Gibt es schon einen Plan von deinem Vorhaben?
Wir sind ja gar nicht neugierig...


----------



## jochen (29. Jan. 2007)

*AW: Teichvlies AUF Folie?  Libellen? Regenwasser?*

Hallo Odo,

Herzlich Willkommen Im Forum.

Ich habe an meinen Steilufern Pflanztaschen verwendet.
 Auf der Folie habe ich teilweise Kunstrasen gelegt, nach einer Saison sieht der dann unter Wasser recht natürlich aus, und ist wesentlich günstiger als die Böschungsmatte.
In den Zonen die an Land gehen habe ich aber auch Böschungsmatte verwendet.

Bei uns am Teich zieht das __ Moos auf den Eichenstämmen die Libellen richtig an. Es wird sehr gerne zur Eiablage genutzt.

     


bei mir funzen die Links von karsten nicht, liegt es schon wieder an meiner Kiste???


----------



## Dodi (29. Jan. 2007)

*AW: Teichvlies AUF Folie?  Libellen? Regenwasser?*

Hallo Odo!

Auch von mir ein herzliches Willkommen im Forum!
Selbst in unserem Koiteich fühlen sich die Libellen wohl - haben allerdings eine größere flache Pflanzenzone, da spielt sich allerhand Leben ab... Kann immer die leeren Hüllen der ausgeschlüpften Libellen bewundern!

Ich wünsche Dir viel Erfolg bei Deinem Vorhaben.

@ Jochen: bei mir funzen die Links von Karsten auch nicht!

P.S.: das mit dem Regenwasser vom Dach haben wir erst kürzlich diskutiert - schau mal über die Suchfunktion nach!


----------



## karsten. (29. Jan. 2007)

*AW: Teichvlies AUF Folie?  Libellen? Regenwasser?*

  
jetzt gehts !


----------



## odonata (29. Jan. 2007)

*AW: Teichvlies AUF Folie?  Libellen? Regenwasser?*

Wow, super - vielen Dank für die ganzen Antworten.

- **GEGEBENE ZEILEN**
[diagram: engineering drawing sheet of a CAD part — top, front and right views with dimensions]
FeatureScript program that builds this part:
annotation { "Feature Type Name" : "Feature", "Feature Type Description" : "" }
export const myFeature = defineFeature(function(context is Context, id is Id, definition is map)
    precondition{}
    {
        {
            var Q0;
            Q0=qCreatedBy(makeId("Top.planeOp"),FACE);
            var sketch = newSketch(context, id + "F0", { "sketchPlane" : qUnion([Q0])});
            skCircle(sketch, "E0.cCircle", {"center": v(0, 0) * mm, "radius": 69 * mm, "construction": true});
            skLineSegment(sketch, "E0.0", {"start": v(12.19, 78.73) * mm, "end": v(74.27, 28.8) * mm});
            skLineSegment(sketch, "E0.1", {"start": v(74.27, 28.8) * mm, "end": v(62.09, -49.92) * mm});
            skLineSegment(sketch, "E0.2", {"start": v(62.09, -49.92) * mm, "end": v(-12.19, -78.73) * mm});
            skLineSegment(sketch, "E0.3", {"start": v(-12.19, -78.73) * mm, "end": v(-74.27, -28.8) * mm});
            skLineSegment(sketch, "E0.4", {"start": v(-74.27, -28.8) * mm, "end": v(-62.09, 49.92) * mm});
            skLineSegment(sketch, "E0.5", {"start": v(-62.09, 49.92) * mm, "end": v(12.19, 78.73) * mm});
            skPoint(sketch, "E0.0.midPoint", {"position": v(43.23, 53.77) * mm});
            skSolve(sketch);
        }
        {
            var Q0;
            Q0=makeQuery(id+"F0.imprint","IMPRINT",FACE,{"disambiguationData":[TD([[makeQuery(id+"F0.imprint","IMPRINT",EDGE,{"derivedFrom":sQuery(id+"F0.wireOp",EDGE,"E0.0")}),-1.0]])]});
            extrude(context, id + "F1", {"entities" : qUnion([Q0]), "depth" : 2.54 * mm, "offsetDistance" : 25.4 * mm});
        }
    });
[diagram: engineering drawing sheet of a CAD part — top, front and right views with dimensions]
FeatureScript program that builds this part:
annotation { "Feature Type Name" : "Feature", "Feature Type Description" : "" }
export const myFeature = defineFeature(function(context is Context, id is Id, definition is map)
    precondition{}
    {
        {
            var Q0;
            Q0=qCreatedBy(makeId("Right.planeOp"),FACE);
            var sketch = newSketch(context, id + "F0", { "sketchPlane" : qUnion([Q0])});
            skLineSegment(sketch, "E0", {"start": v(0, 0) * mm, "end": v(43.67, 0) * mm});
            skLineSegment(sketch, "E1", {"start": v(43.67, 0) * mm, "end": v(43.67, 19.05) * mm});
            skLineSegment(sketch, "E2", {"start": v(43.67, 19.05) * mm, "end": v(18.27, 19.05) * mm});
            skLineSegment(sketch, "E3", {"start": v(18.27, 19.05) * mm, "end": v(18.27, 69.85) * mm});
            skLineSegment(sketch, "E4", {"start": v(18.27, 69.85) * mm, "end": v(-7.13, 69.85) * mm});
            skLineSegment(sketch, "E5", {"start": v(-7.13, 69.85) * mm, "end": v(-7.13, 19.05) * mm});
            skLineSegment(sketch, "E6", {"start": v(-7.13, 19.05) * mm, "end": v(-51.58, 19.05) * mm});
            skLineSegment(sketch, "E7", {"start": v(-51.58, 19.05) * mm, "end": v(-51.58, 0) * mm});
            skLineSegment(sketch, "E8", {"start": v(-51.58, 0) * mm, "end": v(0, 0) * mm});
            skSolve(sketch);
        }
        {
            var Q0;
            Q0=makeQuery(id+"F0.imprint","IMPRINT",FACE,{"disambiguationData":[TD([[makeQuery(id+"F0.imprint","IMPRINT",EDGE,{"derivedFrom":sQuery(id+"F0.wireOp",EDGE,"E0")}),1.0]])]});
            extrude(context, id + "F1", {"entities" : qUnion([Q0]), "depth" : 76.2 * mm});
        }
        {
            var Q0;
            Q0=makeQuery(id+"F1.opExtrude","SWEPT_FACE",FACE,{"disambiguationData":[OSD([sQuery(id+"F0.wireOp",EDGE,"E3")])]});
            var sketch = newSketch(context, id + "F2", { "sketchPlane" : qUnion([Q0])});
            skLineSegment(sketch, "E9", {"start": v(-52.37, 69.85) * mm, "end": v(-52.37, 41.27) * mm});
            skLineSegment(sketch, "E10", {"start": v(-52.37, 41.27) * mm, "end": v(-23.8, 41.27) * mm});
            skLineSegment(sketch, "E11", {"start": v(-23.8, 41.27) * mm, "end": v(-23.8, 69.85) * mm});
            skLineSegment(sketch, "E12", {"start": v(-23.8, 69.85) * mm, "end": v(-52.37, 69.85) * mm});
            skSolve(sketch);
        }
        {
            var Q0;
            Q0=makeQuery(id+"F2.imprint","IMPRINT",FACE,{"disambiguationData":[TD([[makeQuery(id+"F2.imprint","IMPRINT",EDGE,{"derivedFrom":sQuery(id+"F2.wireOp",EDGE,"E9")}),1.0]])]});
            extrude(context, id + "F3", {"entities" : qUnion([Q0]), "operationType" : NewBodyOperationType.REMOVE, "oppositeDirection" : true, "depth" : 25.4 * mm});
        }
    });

- **AUFGABE 1**
Was hat jochen laut dem Textauszug an seinen Steilufern verwendet?
- **AUFGABE 2**
Fasse den Absatz im Textauszug, der mit „Ich habe an meinen Steilufern“ beginnt, als kurze Liste zusammen.
- **AUFGABE 3**
Schreibe aus dem Textauszug den Abschnitt ab, der bei "## jochen (29." beginnt und bei "zur Eiablage genutzt." endet.

- **LÖSUNG 1**
Pflanztaschen.

- **LÖSUNG 2**
- Steilufer: Pflanztaschen
- Auf der Folie teilweise Kunstrasen: sieht nach einer Saison unter Wasser recht natürlich aus und ist wesentlich günstiger als Böschungsmatte
- Zonen, die an Land gehen: Böschungsmatte

- **LÖSUNG 3**
## jochen (29. Jan. 2007)

*AW: Teichvlies AUF Folie?  Libellen? Regenwasser?*

Hallo Odo,

Herzlich Willkommen Im Forum.

Ich habe an meinen Steilufern Pflanztaschen verwendet.
 Auf der Folie habe ich teilweise Kunstrasen gelegt, nach einer Saison sieht der dann unter Wasser recht natürlich aus, und ist wesentlich günstiger als die Böschungsmatte.
In den Zonen die an Land gehen habe ich aber auch Böschungsmatte verwendet.

Bei uns am Teich zieht das __ Moos auf den Eichenstämmen die Libellen richtig an. Es wird sehr gerne zur Eiablage genutzt.